**SCHRIFTLICHE AUFGABE A**
Beantworte zum Text über Erleuchtung die folgenden Fragen:
(i) Womit war die Ich-Person einige Tage beschäftigt?
(ii) Nach wie langer Zeit des Suchens hat sie festen Boden erreicht?
(iii) Über Erlebnisse in welchen Ländern will sie berichten?

**VORLIEGENDER TEXT**
•••••
Dienstag, 29. September 2009

Was ist Erleuchtung?

Einige Tage war ich damit beschäftigt, Fotoalben hochzuladen. Doch nun zum Thema "Erleuchtung".


Erleuchtet bin ich noch nicht. Obwohl, wenn es jemand wäre, würde er dieses wohl nicht von sich behaupten. Aber ich bin an einem Punkt angelangt, wo das nicht mehr von Bedeutung ist. Nach fast einem halben Jahrhundert des Suchens habe ich festen Boden erreicht.

Ich bin dabei viele Wege gegangen. Über meine Erlebnisse in Indien und Japan werde ich hier berichten, sowie über die Gemeinschaften, denen ich mich zugehörig fühlte, und die vielen Bücher, die mir weiterhalfen. Ich habe zum elefantenköpfigen Ganesha gebetet, hatte stets ein Bild von Shiva mit mir geführt, war unter Sikkhs in ihrer Gurdwara und in den Tempeln von Hindus und Buddhisten. Ich habe an keinen Gott geglaubt und an viele Götter, war Hindu, Christ, Buddhist und Taoist.
•••••
**AUSZÜGE DER AUFLISTUNG**
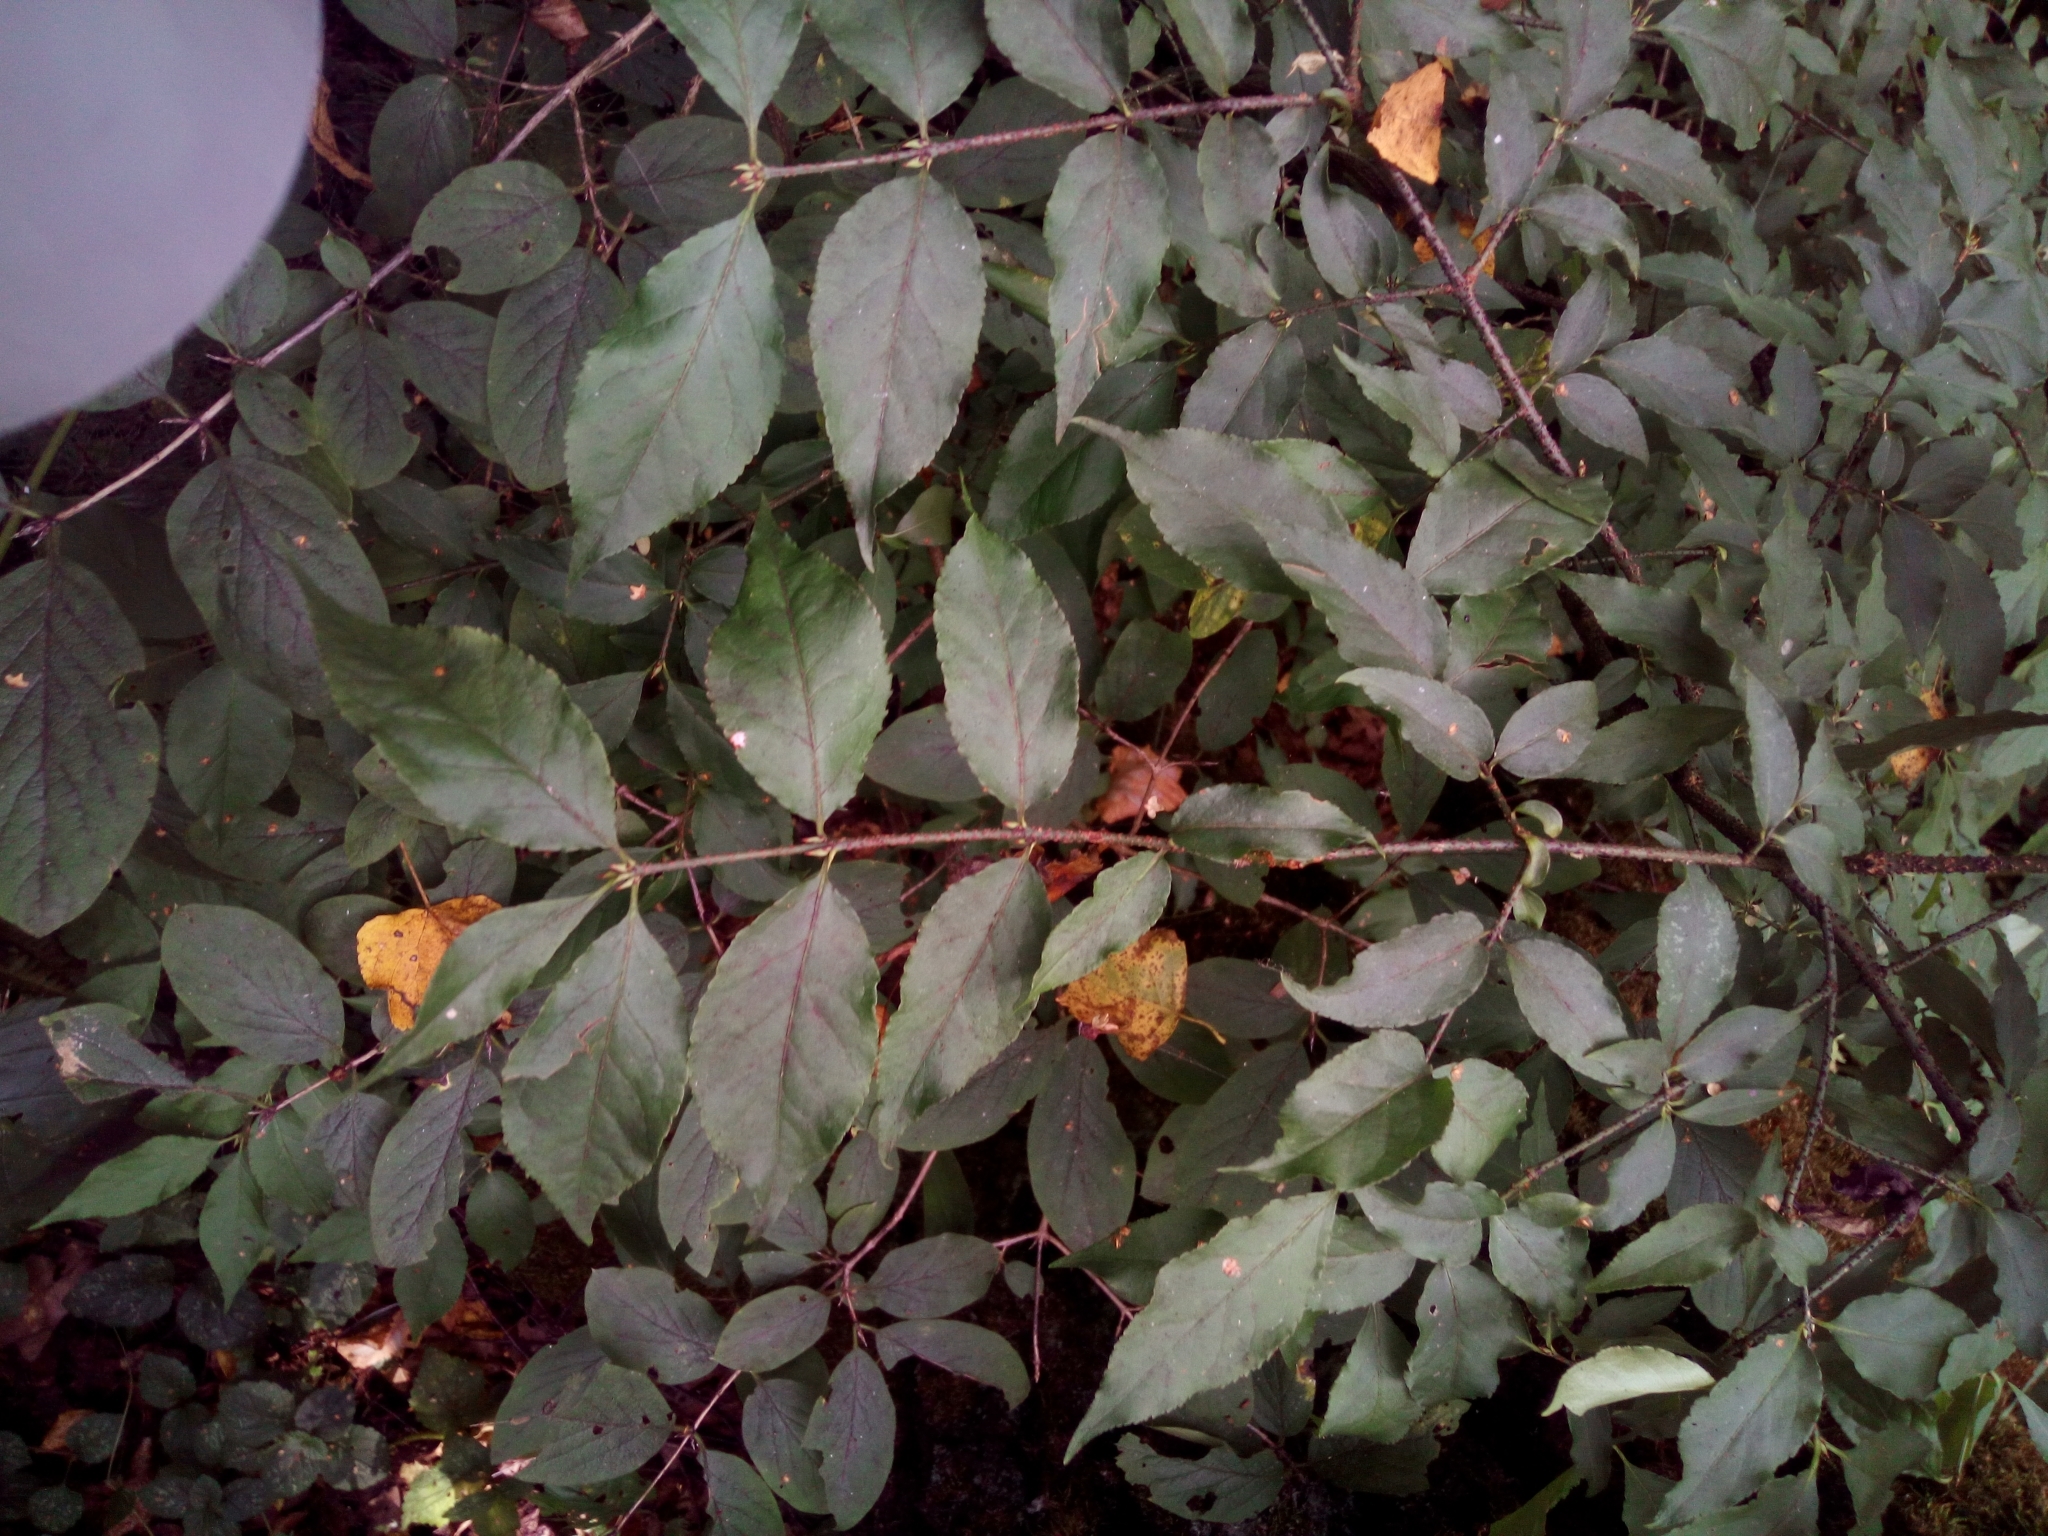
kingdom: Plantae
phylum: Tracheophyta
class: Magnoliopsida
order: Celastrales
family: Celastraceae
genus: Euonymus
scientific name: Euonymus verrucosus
•••••
**SCHRIFTLICHE AUFGABE B**
Überführe die Zeilen der Auflistung in eine JSON-Liste von Zeichenketten, eine Zeichenkette je Zeile und ohne Leerzeilen. Beginne mit der Zeile, die "phylum: Tracheophyta" enthält, und führe die Liste bis zum Ende der Auflistung fort.

**AUSGABE A**
(i) Mit dem Hochladen von Fotoalben.
(ii) Nach fast einem halben Jahrhundert.
(iii) Über Erlebnisse in Indien und Japan.

**AUSGABE B**
[
  "phylum: Tracheophyta",
  "class: Magnoliopsida",
  "order: Celastrales",
  "family: Celastraceae",
  "genus: Euonymus",
  "scientific name: Euonymus verrucosus"
]